WHAT YOU SHOULD DO:
Begin at the line that holds "gráficos para ideias principais e detalhes" and copy each line exactly until the data below ends, including that last line but no pictures.

THE DATA:

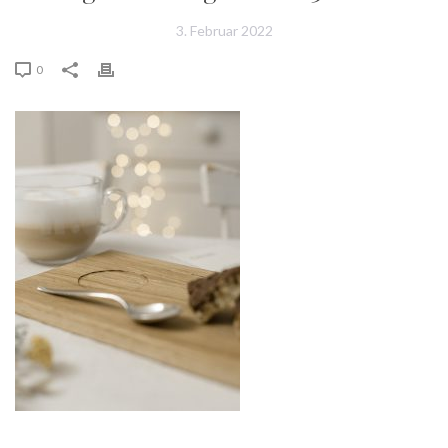
3. Februar 2022
0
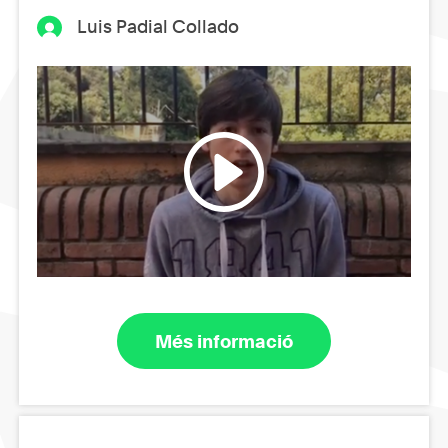
Luis Padial Collado
Més informació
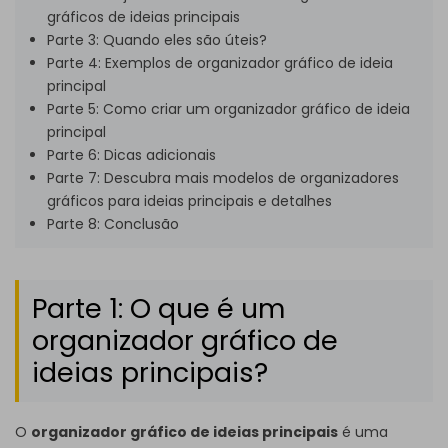
gráficos de ideias principais
Parte 3: Quando eles são úteis?
Parte 4: Exemplos de organizador gráfico de ideia
principal
Parte 5: Como criar um organizador gráfico de ideia
principal
Parte 6: Dicas adicionais
Parte 7: Descubra mais modelos de organizadores
gráficos para ideias principais e detalhes
Parte 8: Conclusão
Parte 1: O que é um
organizador gráfico de
ideias principais?
O
organizador gráfico de ideias principais
é uma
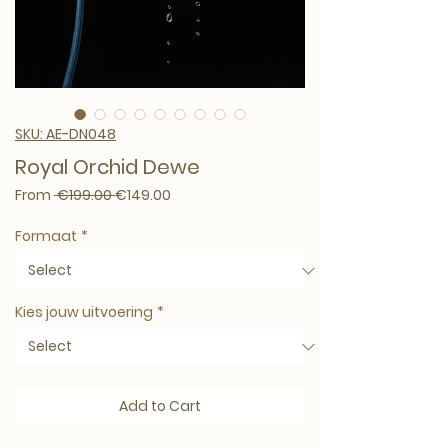
SKU: AE-DN048
Royal Orchid Dewe
Regular Price
Sale Price
From
 €199.00 
€149.00
Formaat
*
Kies jouw uitvoering
*
Add to Cart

WRITTEN SOLUTION:
gráficos para ideias principais e detalhes
Parte 8: Conclusão
Parte 1: O que é um
organizador gráfico de
ideias principais?
O
organizador gráfico de ideias principais
é uma
SKU: AE-DN048
Royal Orchid Dewe
Regular Price
Sale Price
From
 €199.00 
€149.00
Formaat
*
Kies jouw uitvoering
*
Add to Cart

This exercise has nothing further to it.